The performance of the Scandinavian health-care model has been the subject of debate (see Table 4). Proponents of the Scandinavian welfare model feel strongly that it has been a great success, referring to it as the ‘most advanced’ and ‘most developed’ stage of the welfare state. Certainly, it is the most comprehensive welfare state in terms of government effort put into welfare provision (Kuhnle, 2000). At the core of the model lie the principles of universalism and broad public participation in various areas of economic and social life, which are intended to promote an equality of the highest of standards rather than an equality of minimal needs. Criticisms have included long waiting lists, excessive bureaucracy, a lack of responsiveness to more fundamental issues about public sector monopsony and/or monopoly in service provision, and a resulting low-quality level. Although the welfare state is highly valued in the Scandinavian countries, observers outside the region sometimes find the Scandinavian approach to be too static in character, with a strong governmental role that deprives the citizenry of important individual freedoms. Other observers praise the egalitarian nature and a degree of security found in the Scandinavian welfare states, but argue that it creates a monotonous uniformity in which the spirit of creativeness and personal initiative has been lost (Erikson et al., 1987).

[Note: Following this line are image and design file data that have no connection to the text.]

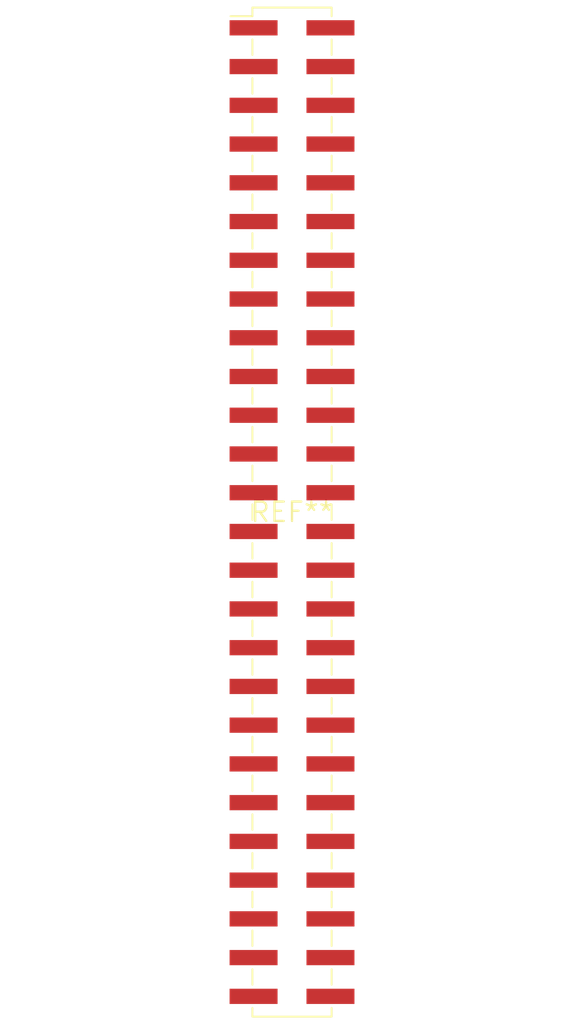
<source format=kicad_pcb>
(kicad_pcb (version 20240108) (generator pcbnew)

  (general
    (thickness 1.6)
  )

  (paper "A4")
  (layers
    (0 "F.Cu" signal)
    (31 "B.Cu" signal)
    (32 "B.Adhes" user "B.Adhesive")
    (33 "F.Adhes" user "F.Adhesive")
    (34 "B.Paste" user)
    (35 "F.Paste" user)
    (36 "B.SilkS" user "B.Silkscreen")
    (37 "F.SilkS" user "F.Silkscreen")
    (38 "B.Mask" user)
    (39 "F.Mask" user)
    (40 "Dwgs.User" user "User.Drawings")
    (41 "Cmts.User" user "User.Comments")
    (42 "Eco1.User" user "User.Eco1")
    (43 "Eco2.User" user "User.Eco2")
    (44 "Edge.Cuts" user)
    (45 "Margin" user)
    (46 "B.CrtYd" user "B.Courtyard")
    (47 "F.CrtYd" user "F.Courtyard")
    (48 "B.Fab" user)
    (49 "F.Fab" user)
    (50 "User.1" user)
    (51 "User.2" user)
    (52 "User.3" user)
    (53 "User.4" user)
    (54 "User.5" user)
    (55 "User.6" user)
    (56 "User.7" user)
    (57 "User.8" user)
    (58 "User.9" user)
  )

  (setup
    (pad_to_mask_clearance 0)
    (pcbplotparams
      (layerselection 0x00010fc_ffffffff)
      (plot_on_all_layers_selection 0x0000000_00000000)
      (disableapertmacros false)
      (usegerberextensions false)
      (usegerberattributes false)
      (usegerberadvancedattributes false)
      (creategerberjobfile false)
      (dashed_line_dash_ratio 12.000000)
      (dashed_line_gap_ratio 3.000000)
      (svgprecision 4)
      (plotframeref false)
      (viasonmask false)
      (mode 1)
      (useauxorigin false)
      (hpglpennumber 1)
      (hpglpenspeed 20)
      (hpglpendiameter 15.000000)
      (dxfpolygonmode false)
      (dxfimperialunits false)
      (dxfusepcbnewfont false)
      (psnegative false)
      (psa4output false)
      (plotreference false)
      (plotvalue false)
      (plotinvisibletext false)
      (sketchpadsonfab false)
      (subtractmaskfromsilk false)
      (outputformat 1)
      (mirror false)
      (drillshape 1)
      (scaleselection 1)
      (outputdirectory "")
    )
  )

  (net 0 "")

  (footprint "PinHeader_2x26_P2.54mm_Vertical_SMD" (layer "F.Cu") (at 0 0))

)

</source>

Health Systems of Scandinavia Research Paper

With the era of strong social democratic dominance of Scandinavian politics seemingly coming to an end and being replaced by the increasing success of the political right, there is a growing awareness inside the Scandinavian countries that there may be other possible welfare providers than the state. This major ideological shift acknowledges that state monopoly of welfare provision may not be optimal, that maximum state-organized welfare is not necessarily an expression of the most progressive welfare policy, that voluntary organizations offer other qualities in welfare provision, that market competition can stimulate both better and more efficient health service delivery, and that the tradition of government-run welfare can undermine individual initiative and threaten economic prosperity (Kuhnle, 2000). The challenge for the Scandinavian health systems will be to integrate such insights while at the same time maintaining the benefits achieved in the public welfare system.